═══ Testo ═══

Uno dei miti del pianeta educazione in Italia è quello della socializzazione. Già l’acutissima Paola Mastocola, scrittrice e insegnante molto apprezzata, stimata e intervistata, alla quale è stato dedicato anche un blog elogiativo, ne aveva parlato nel suo tagliente e profondo saggio La scuola raccontata al mio cane illustrando come la scuola pubblica sia scivolata in questo equivoco arrivando in alcuni casi estremi ad affermare che il compito dell’insegnamento sia quello di favorire la socializzazione tra alunni piuttosto che fornire elementi chiari ed aiutare la famiglia a plasmare buoni cittadini, brave persone.
Non ci è dato sapere se questo mito, paradossale, sia diffuso a livello globale, e se in particolare colpisca anche quelle nazioni dalle quale provengono i lettori di questo blog: Stati Uniti, Svizzera, Australia, Regno Unito, Belgio, Corea del Sud, Federazione Russa e molti altri ancora.

═══ Dati forniti ═══

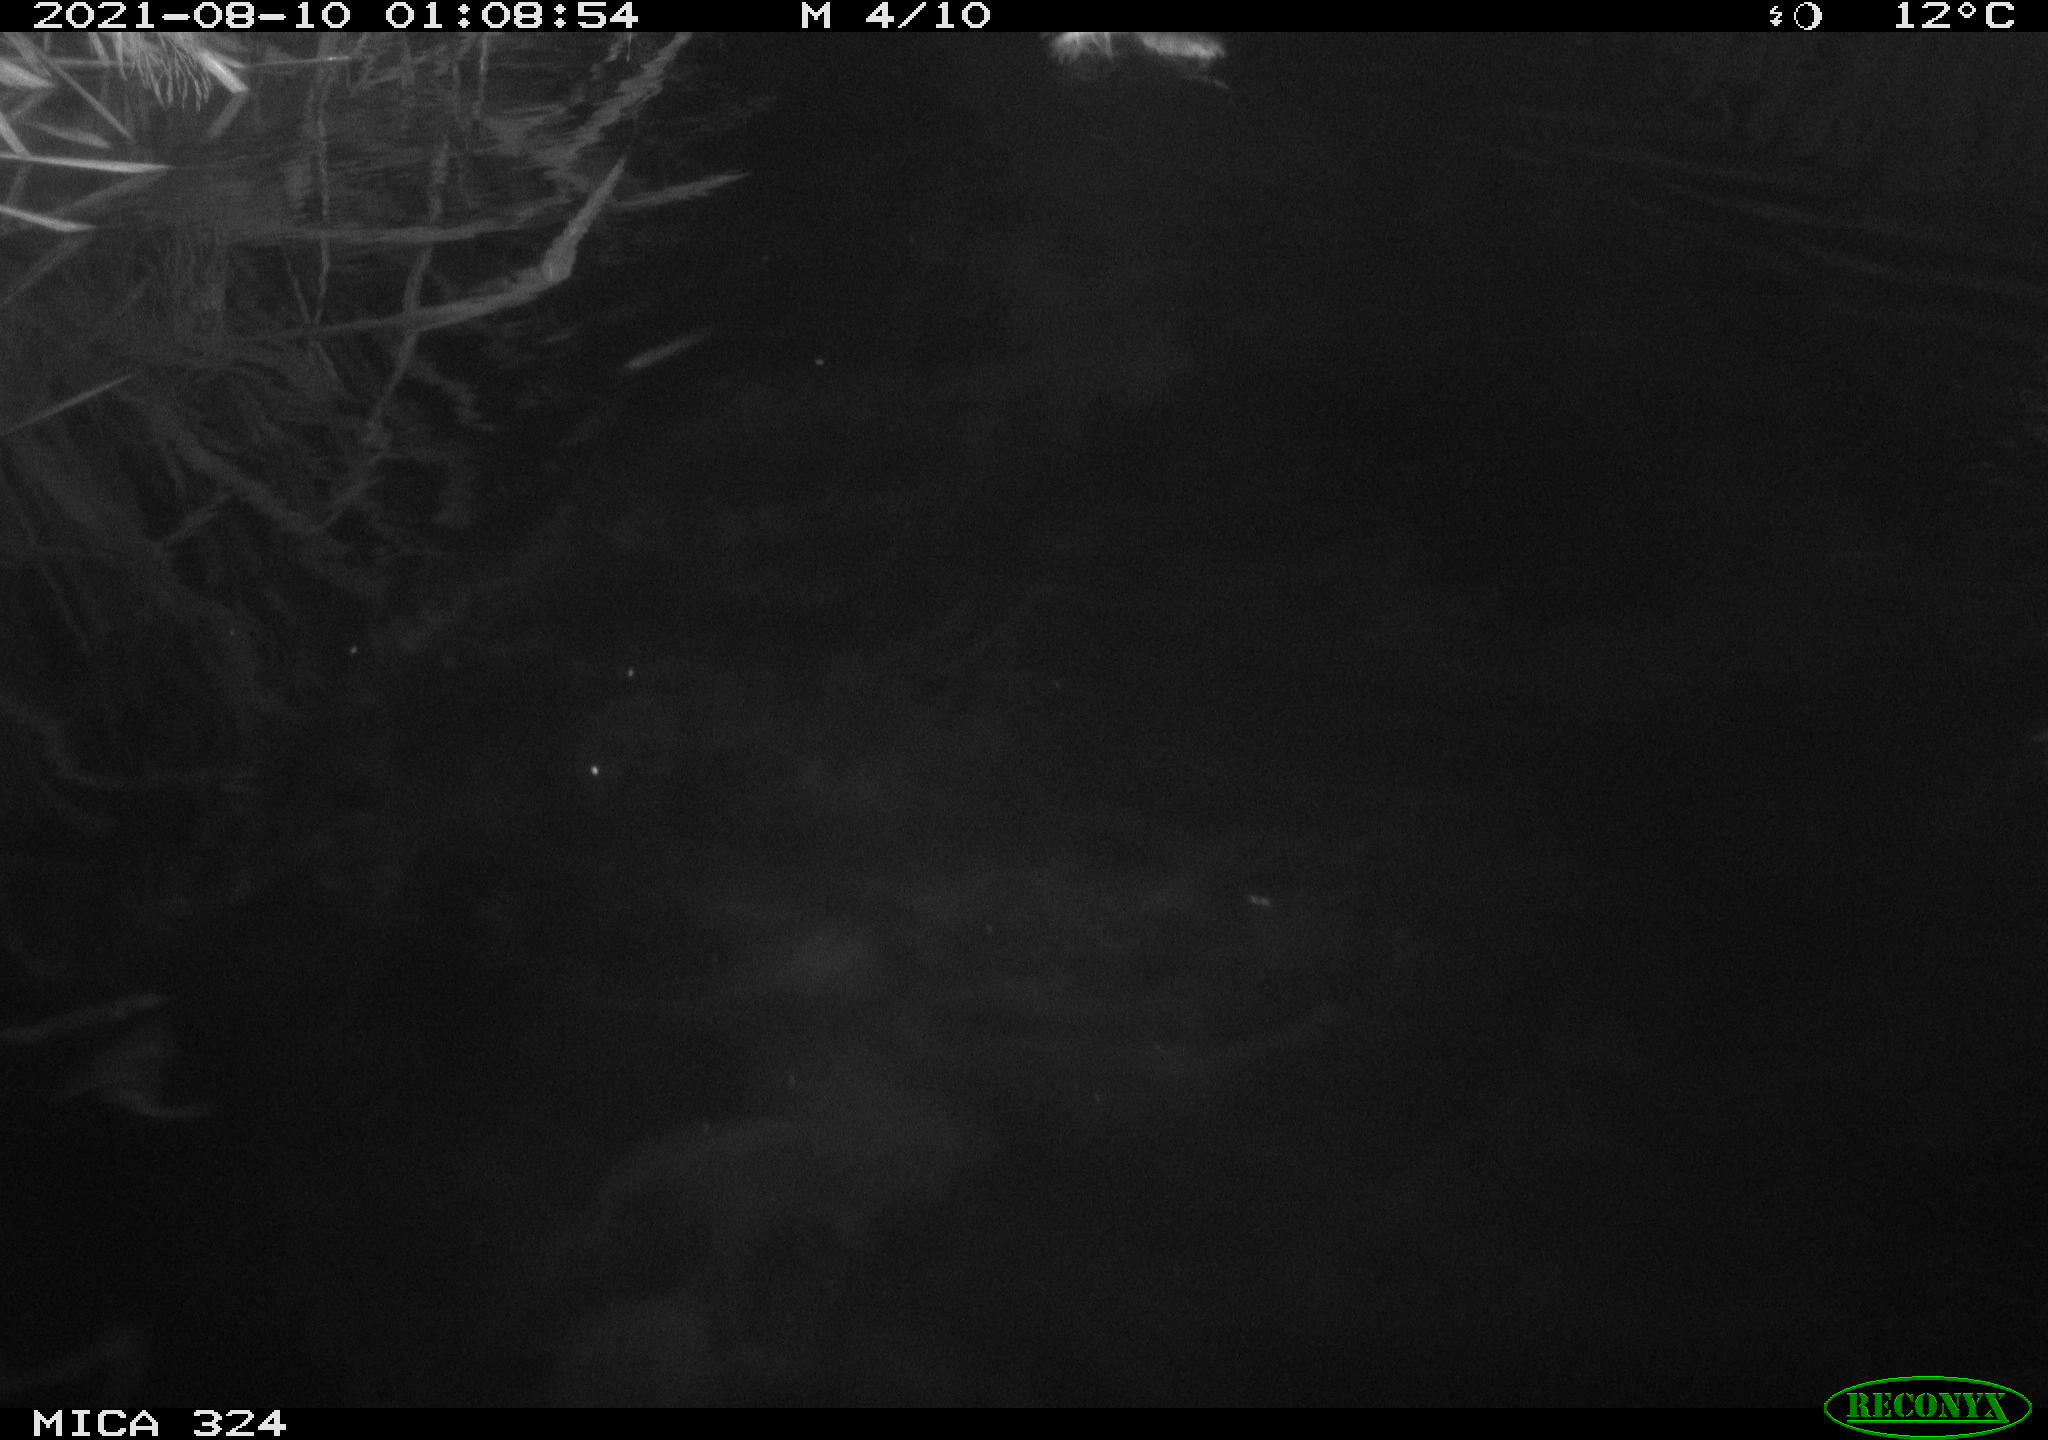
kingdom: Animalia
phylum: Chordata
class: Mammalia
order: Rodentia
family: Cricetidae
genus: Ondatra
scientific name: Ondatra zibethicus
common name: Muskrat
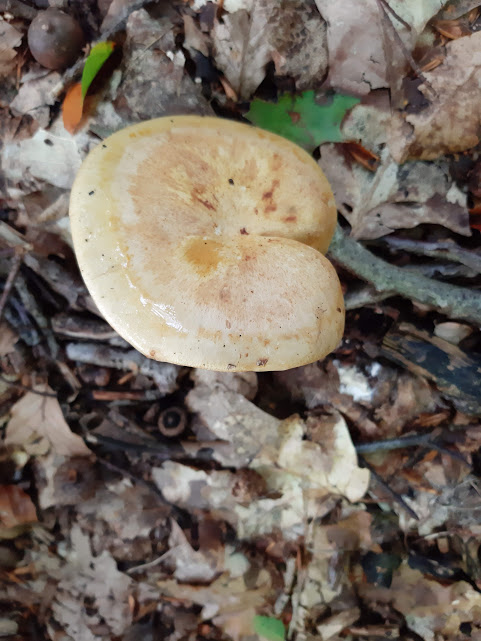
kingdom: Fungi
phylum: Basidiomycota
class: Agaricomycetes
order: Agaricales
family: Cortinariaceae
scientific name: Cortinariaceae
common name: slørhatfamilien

═══
═══ Dati forniti ═══

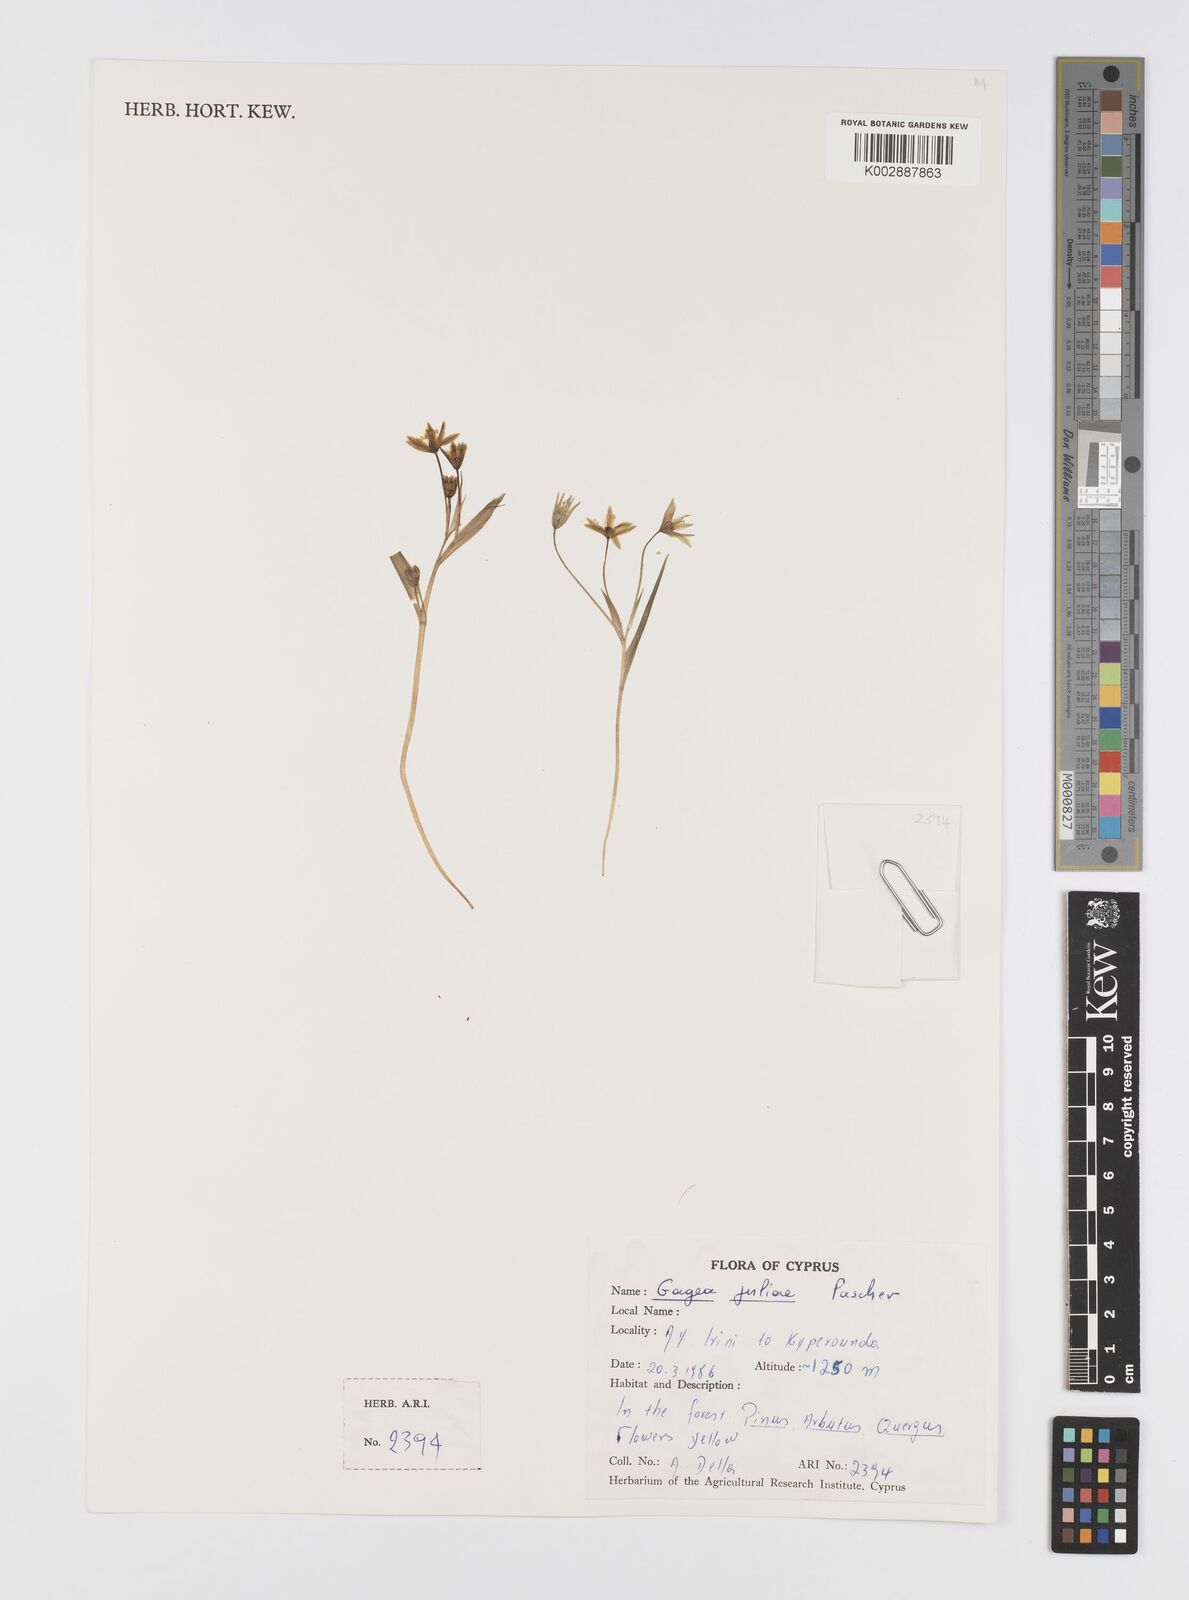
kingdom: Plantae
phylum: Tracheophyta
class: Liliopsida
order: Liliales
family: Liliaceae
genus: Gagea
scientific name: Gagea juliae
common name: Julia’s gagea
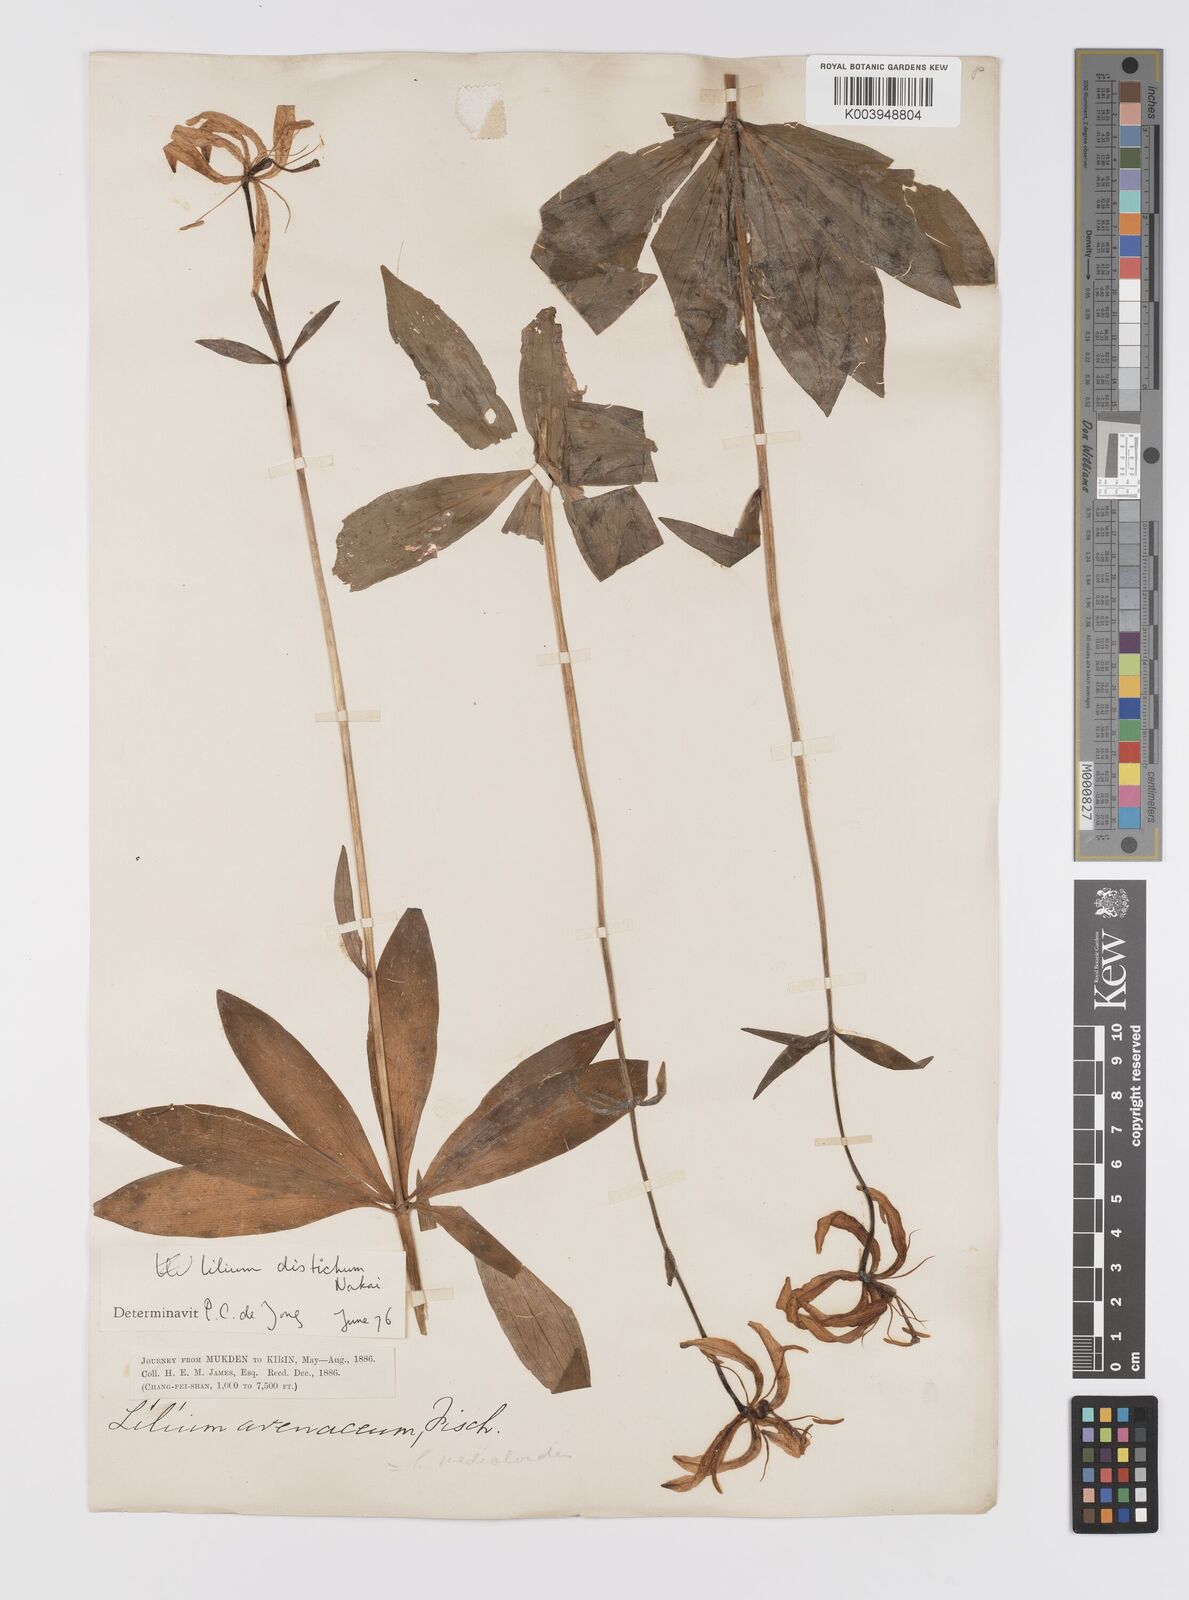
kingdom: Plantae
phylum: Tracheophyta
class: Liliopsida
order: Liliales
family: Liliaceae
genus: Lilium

═══
═══ Dati forniti ═══

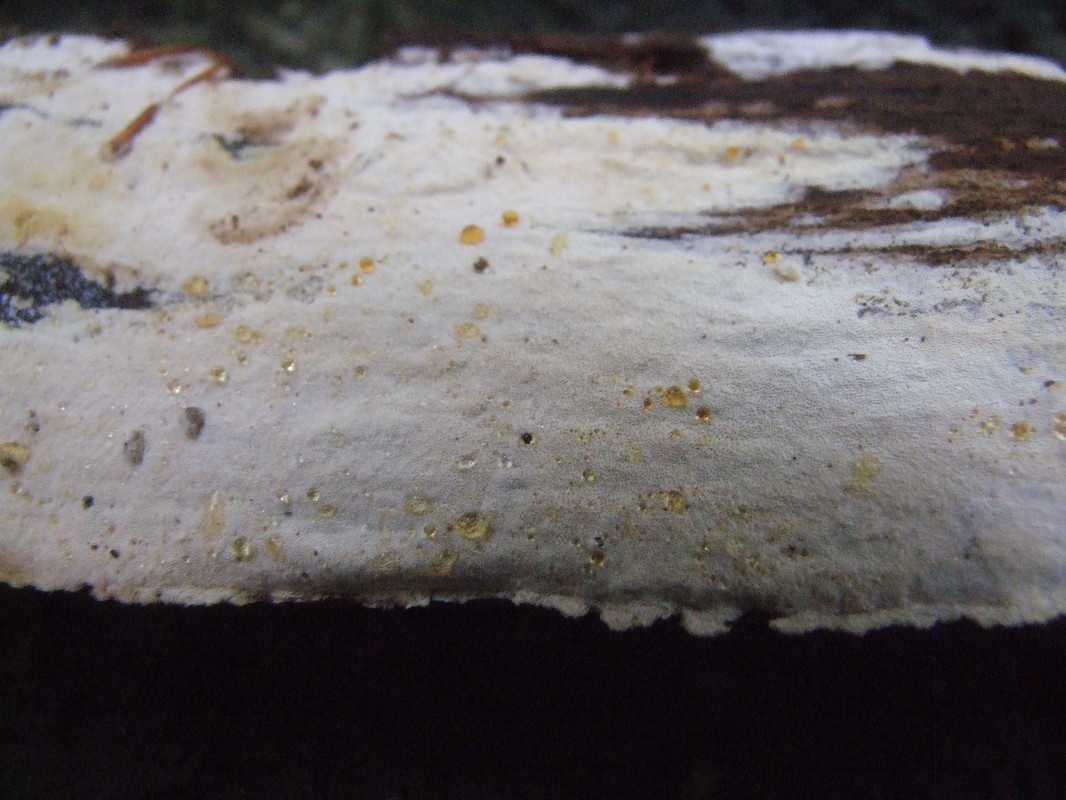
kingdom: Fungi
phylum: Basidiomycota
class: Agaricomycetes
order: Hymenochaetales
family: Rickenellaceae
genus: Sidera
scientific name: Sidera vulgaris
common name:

═══

■ Istruzioni ■
1. Rispondi alle seguenti domande sul testo.
(a) Come si intitola il saggio di Paola Mastocola?
(b) Quale professione svolge Paola Mastocola, oltre a quella di scrittrice?
(c) Quale paese compare per primo nell'elenco delle nazioni da cui provengono i lettori di questo blog?
2. Per favore, ricopia senza modifiche la parte del testo che comincia con "Non ci è dato" e termina con "molti altri ancora.".
Per rispondere basta il testo, senza ricorrere ai dati.

■ Risposte alle consegne ■
1.
(a) La scuola raccontata al mio cane
(b) Insegnante
(c) Stati Uniti

2.
Non ci è dato sapere se questo mito, paradossale, sia diffuso a livello globale, e se in particolare colpisca anche quelle nazioni dalle quale provengono i lettori di questo blog: Stati Uniti, Svizzera, Australia, Regno Unito, Belgio, Corea del Sud, Federazione Russa e molti altri ancora.